Founded in 1696, the Academy of Arts in Berlin is one of Europe’s oldest cultural institutions. It was established by Elector Frederick III, who wanted to underpin his claim to royal status with an art academy inspired by a French model. In the hope of providing a basis for art in backward Berlin, the new Academy was expected to systematically promote artistic activities, establish rules of artistic taste and bring together art lovers and artists.
This philosophy of the Academy has lived and developed over the last three hundred years, despite all political upheavals and artistic or aesthetic changes. Since the 1993 unification of the two Academies that, after the Nazi years and World War II, had been established separately in the eastern and western parts of Berlin in 1950 and 1954 respectively, it had been the Academy’s hope to return to its historical location at Pariser Platz 4. The new building was inaugurated on 21 May 2005. The Academy building has a plenary hall seating approximately 250, and, on the ground floor, five exhibition halls offering 680 m 2 of exhibition area. The archives departments have an extra exhibition showroom on the first basement floor. The archives’ art collection, architecture collection and library will also be using the new premises. The library reading room is housed in a wonderful upper-floor area facing Pariser Platz.

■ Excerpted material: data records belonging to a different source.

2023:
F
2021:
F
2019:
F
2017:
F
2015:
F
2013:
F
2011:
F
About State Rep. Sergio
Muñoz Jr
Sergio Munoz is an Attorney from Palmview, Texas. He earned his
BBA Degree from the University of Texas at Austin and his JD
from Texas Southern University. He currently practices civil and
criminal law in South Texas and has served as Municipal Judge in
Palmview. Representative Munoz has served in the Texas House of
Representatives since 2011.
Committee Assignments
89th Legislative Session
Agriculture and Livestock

The Academy is an international community of artists which appoints its members in recognition of their work in the fields of visual arts, architecture, music, literature, performing arts as well as in film and media arts. It currently has some 370 members, more than a third of whom live outside Germany. The Academy’s work is addressed to the general public. It is devoted to both disseminating new artistic tendencies and preserving cultural traditions. It organizes art and documentation exhibitions, workshops, concerts, lectures, literary readings and film screenings as well as theatre and dance performances.
An important element of the Academy is its archives. With 880 individual collections, a special library of 550,000 volumes and an art collection of 60,000 objects, the Academy archives represent the most important interdisciplinary archives for 20th-century art in the German-speaking world. The Academy is the custodian of the private archives of Walter Benjamin, Elisabeth Bergner, Bertolt Brecht, Ernst Busch, Paul Dessau, Hanns Eisler, Günter Grass, George Grosz, John Heartfield, Walter Jens, Alfred Kerr, Käthe Kollwitz, Fritz Kortner, Heinrich Mann, Heiner Müller, Gret Palucca, Erwin Piscator, Hans Werner Richter, Hans Scharoun, Anna Seghers, George Tabori, Peter Weiss, Mary Wigman, Christa Wolf, Bernd Alois Zimmermann, Arnold Zweig, and many others.